I've included all of the low level GFXBench tests below if you're interested in digging any deeper. It's interesting that we don't see a big increase in the ALU test but far larger increases in the alpha blending and fill rate tests.
Final Words
Qualcomm tends to stagger the introduction of new CPU and GPU IP. Snapdragon 805 ultimately serves as Qualcomm's introduction vehicle for its Adreno 420 GPU. The performance gains there over Adreno 330/Snapdragon 801 can be substantial, particularly at high resolutions and/or higher quality settings. Excluding 3DMark, we saw a 20 - 50% increase in GPU performance compared to Snapdragon 801. Adreno 420 is a must have if you want to drive a higher resolution display at the same performance as an Adreno 330/1080p display combination.
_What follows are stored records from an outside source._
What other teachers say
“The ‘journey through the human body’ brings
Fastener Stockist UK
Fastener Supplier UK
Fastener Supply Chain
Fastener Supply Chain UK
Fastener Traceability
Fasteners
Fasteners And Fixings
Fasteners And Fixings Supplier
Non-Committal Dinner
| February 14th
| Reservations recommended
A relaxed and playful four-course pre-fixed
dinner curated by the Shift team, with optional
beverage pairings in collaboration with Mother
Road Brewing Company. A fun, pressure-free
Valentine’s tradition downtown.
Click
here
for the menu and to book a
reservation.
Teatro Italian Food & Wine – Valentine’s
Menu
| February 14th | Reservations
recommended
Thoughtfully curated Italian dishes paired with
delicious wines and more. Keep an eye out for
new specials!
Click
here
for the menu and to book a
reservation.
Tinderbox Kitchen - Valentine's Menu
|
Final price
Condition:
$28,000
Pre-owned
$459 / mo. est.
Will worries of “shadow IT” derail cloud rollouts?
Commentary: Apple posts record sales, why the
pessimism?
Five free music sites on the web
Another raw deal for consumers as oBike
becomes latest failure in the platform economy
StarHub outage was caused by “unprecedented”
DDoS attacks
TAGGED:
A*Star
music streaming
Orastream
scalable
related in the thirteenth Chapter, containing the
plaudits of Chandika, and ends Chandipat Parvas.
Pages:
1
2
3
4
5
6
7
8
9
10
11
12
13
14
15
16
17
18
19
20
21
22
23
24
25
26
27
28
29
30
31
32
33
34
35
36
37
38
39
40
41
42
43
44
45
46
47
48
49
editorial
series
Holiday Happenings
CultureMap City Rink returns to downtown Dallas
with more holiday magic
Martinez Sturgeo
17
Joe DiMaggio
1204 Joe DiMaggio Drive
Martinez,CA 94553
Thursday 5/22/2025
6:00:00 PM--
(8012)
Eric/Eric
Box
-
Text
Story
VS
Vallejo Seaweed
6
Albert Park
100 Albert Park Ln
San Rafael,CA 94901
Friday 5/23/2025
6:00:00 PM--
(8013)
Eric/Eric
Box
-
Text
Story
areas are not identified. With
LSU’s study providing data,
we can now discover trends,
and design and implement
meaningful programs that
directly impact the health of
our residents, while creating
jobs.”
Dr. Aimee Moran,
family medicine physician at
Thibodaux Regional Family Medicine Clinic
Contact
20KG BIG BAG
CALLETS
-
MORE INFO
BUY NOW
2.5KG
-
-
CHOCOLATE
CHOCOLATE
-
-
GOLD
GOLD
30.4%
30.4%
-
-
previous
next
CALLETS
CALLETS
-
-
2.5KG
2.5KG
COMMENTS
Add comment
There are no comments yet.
With OEMs contemplating moving to higher-than-1080p resolution screens in the near term, leveraging Snapdragon 805 may make sense there.
The gains on the CPU side are far more subtle. At best we noted a 6% increase in performance compared to a 2.5GHz Snapdragon 801, but depending on thermal/chassis limitations of shipping devices you may see even less of a difference.
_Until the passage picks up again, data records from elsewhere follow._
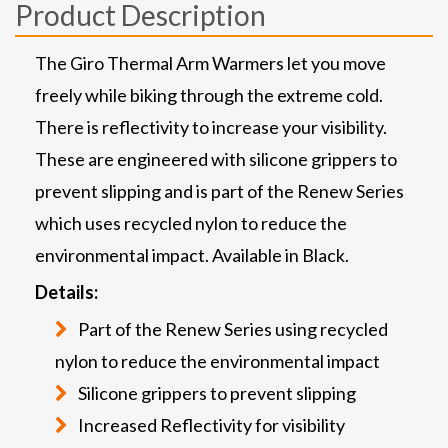
Product Description
The Giro Thermal Arm Warmers let you move
freely while biking through the extreme cold.
There is reflectivity to increase your visibility.
These are engineered with silicone grippers to
prevent slipping and is part of the Renew Series
which uses recycled nylon to reduce the
environmental impact. Available in Black.
Details:
Part of the Renew Series using recycled
nylon to reduce the environmental impact
Silicone grippers to prevent slipping
Increased Reflectivity for visibility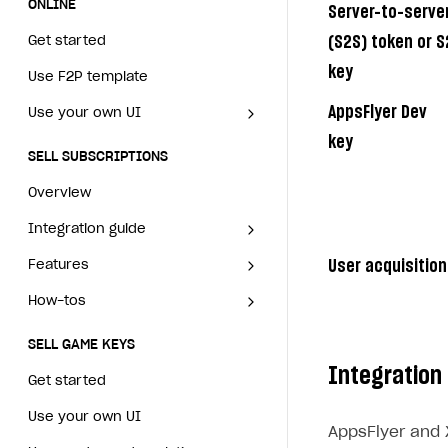
ONLINE
Server-to-serve
Processing of personal data
Delayed registration in
How to create Mailchimp
Publisher Account via Okta
User data import and export
How to use Login Widget SDK API calls
Use your own UI
browser games
merge tags
(S2S) token or S
Get started
Age restrictions
Additional features
Overview
key
Displaying authentication
How to integrate User
SELL SUBSCRIPTIONS
Use F2P template
statistics
Account
Working with users
Generate payment token on client side
AppsFlyer Dev
Overview
Use your own UI
User attributes
How to integrate user
key
Generate payment token on server side
Get started
Integration guide
Overview
authentication via Xsolla ID
SELL SUBSCRIPTIONS
User data import and export
Set up project in Publisher Account
Get started
Features
Get started
Generate payment token on
How to use Login Widget SDK
Overview
Additional features
client side
API calls
Authenticate users in your application
Create items in Publisher Account
How-tos
Set up subscription plan
Grace period
Integration guide
Working with users
Generate payment token on
Get started
Get catalog on client side of application
Get catalog in your application
Set up user authentication
Retry period
How to cancel last payment if subscription is canceled
server side
User acquisition
SELL GAME KEYS
Features
Get started
Set up project in Publisher
Set up item purchase
Set up item purchase
Set up subscription catalog display and purchase
Gift subscription
How to allow a user to change a subscription plan
Account
Get started
Get started
How-tos
Set up subscription plan
Grace period
Set up order status tracking
Set up order status tracking
Get subscription information
Subscriber account
How to change the charge amount for an active subscripti
Authenticate users in your
Create items in Publisher
Use your own UI
Set up user authentication
Retry period
How to cancel last payment if
SELL GAME KEYS
application
Account
subscription is canceled
Launch
Launch
How to manually renew subscriptions
Integration
Use ready-made solutions
Set up subscription catalog
Gift subscription
Get started
Get catalog on client side of
Get catalog in your
display and purchase
How to allow a user to change a
How to set up bonuses
How-tos
Overview
Subscriber account
application
application
subscription plan
Use your own UI
Get subscription information
AppsFlyer and X
How to set up coupons
Set up publishing platform using headless CMS
How to set up authentication when selling game keys
Set up item purchase
Set up item purchase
Qualcomm tells us that some of its customers will choose to stay on Snapdragon 801 until the 810 arrives next year, while some will choose to release products based on 805 in the interim. Based on our results here, if an OEM is looking to specifically target the gaming market I can see Snapdragon 805 making a lot of sense. For most of those OEMs that just launched Snapdragon 801 based designs however, I don't know that there's a huge reason to release a refresh in the interim.
I am curious to evaluate the impact of ISP changes as well as dive deeper into 4K capture and H.265 decode, but that will have to wait until we see shipping designs. The other big question is just how power efficient Adreno 420 is compared to Adreno 330. Qualcomm's internal numbers are promising, citing a 20% reduction in power consumption at effectively the same performance in GFXBench's T-Rex HD onscreen test.